PHILADELPHIA (973espn.com) — The few who are defending Sam Bradford in his current dust-up with his employer point to the contract the Eagles gave their presumptive 2016 starter and how it had to be indicative of a change in thinking from the organization's standpoint.

The narrative goes something like this: A placeholder doesn't get $22 million guaranteed, that number confirms the feeling that Bradford had a chance to develop into a quality quarterback and perhaps even the long-time starter for the Eagles, a mindset that only changed after seeing a prettier girl at the dance and realizing that goal was attainable.

The spin that the Eagles lied to Bradford, however, and did him dirty holds no water and that take has nothing to do with what side of the fence you are on in the "he said, she said" volleying between Howie Roseman and Tom Condon ... the numbers tell the true story.

Bradford was always regarded as a stop-gap by Philadelphia and that reality goes far deeper than the prove-it nature of a short-term contract due to injury concerns or the fact Roseman cobbled together a deal that actually lowered Bradford's salary-cap number from 2015.

The financial package that Bradford got from the Eagles was actually run-of-the-mill by NFL standards for a veteran quarterback, ranking 18th in yearly salary and 19th in total guarantees.

And even that is an over-inflated view of Bradford's place in the NFL's hierarchy of QBs when you take into account the league's financial system.
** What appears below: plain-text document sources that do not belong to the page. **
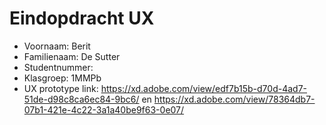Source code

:# Eindopdracht UX

- Voornaam: Berit
- Familienaam: De Sutter
- Studentnummer: 
- Klasgroep: 1MMPb
- UX prototype link: https://xd.adobe.com/view/edf7b15b-d70d-4ad7-51de-d98c8ca6ec84-9bc6/ en https://xd.adobe.com/view/78364db7-07b1-421e-4c22-3a1a40be9f63-0e07/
Certain teams like Jacksonville (Blake Bortles), Minnesota (Teddy Bridgewater), Oakland (Derek Carr), Tennessee (Marcus Mariota) and Tampa Bay (Jameis Winston) value their QBs far more than the Eagles do Bradford but are not yet forced to pay them big sums because they remain on their collectively-bargained rookie stipends.

However, if those organizations were forced to cut the big check tomorrow for their on-field leaders, each would do it at a greater rate than Bradford got paid with little complaint.

If you tweak the numbers to take that into account, all of a sudden Bradford's adjusted value among starting QBs in the NFL falls to 23rd on 24th in the league or near the bottom 25 percentile.

That's the real worth of where the Eagles placed Sam Bradford despite the illusion of the big-money deal.

And those who think otherwise fundamentally misunderstand the NFL's salary-cap structure.